The burgeoning femtocell market has been given a significant boost following the decision by Qualcomm Ventures to acquire a shareholding in the U.K.-based developer ip.access.
This move by one of the technology giants in the wireless industry is being seen as validating the concept as well as ramping up the competitive stakes. "Having [Qualcomm's] weight behind us and behind femtocells is good," said Andy Tiller, VP of marketing at ip.access. "It's beginning to look like this market is about scale. We need big friends in that kind of market, and Qualcomm is one of those friends."
Also, for ip.access, the money Qualcomm is bringing is less interesting than the relationships and influence--especially with standards organisations--that it adds.
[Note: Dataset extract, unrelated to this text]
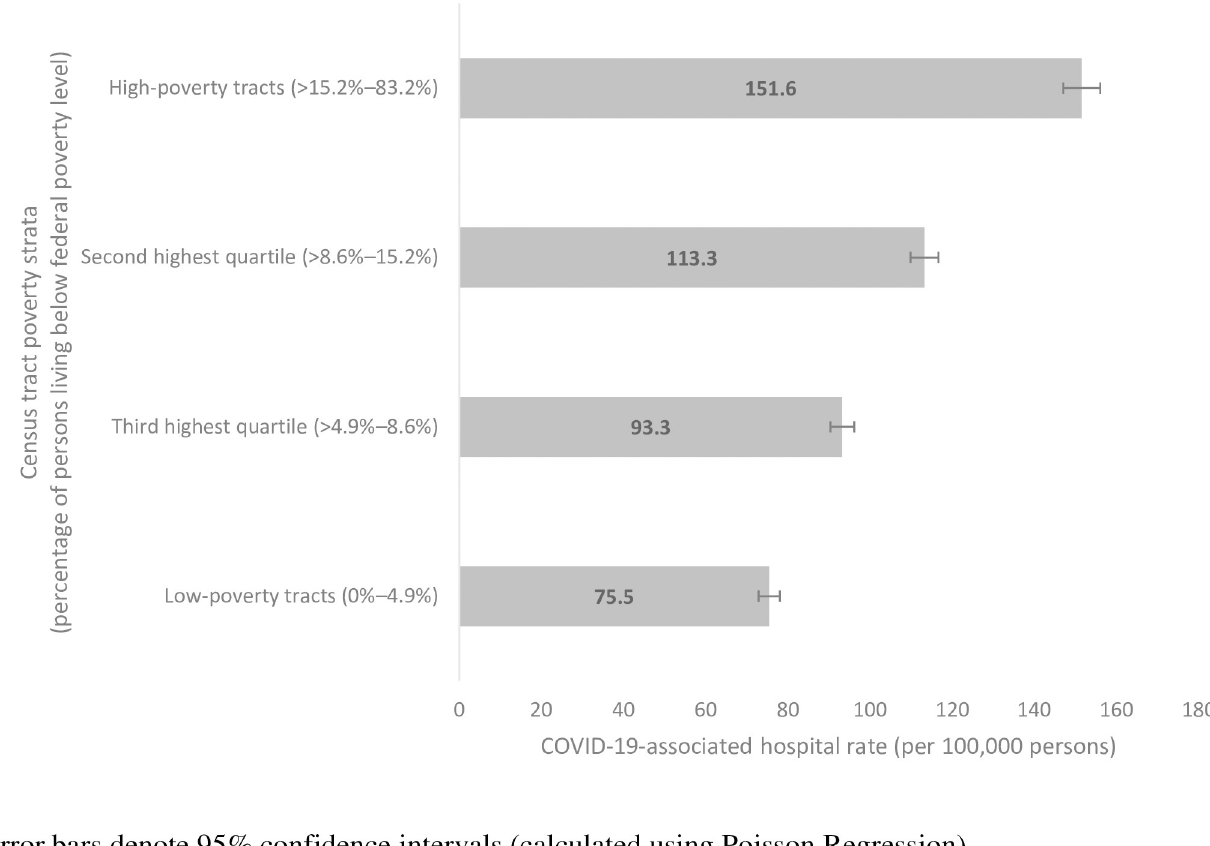
Fig 1. Age-adjusted COVID-19-associated hospitalization rates by census tract-level poverty strata (quartile)—COVID-NET catchment areas in 14 states, March–April 2020.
Privately held, the company already lists Cisco, Intel Capital, ADC and Motorola Ventures among its owners.
The company presently uses chipsets from PicoChip in its Oyster 3G femtocell unit and is currently being trialed by several network operators worldwide. ip.access said it would continue to source silicon from PicoChip, and this would not change in the near term. "Certainly, Qualcomm is active in silicon development and in the future the femtocell market will require future iterations of silicon as the scale of the market increases--but it is not conditional in them investing in us," said Stephen Mallison, CEO of ip.access. "PicoChip is a great company with a great product."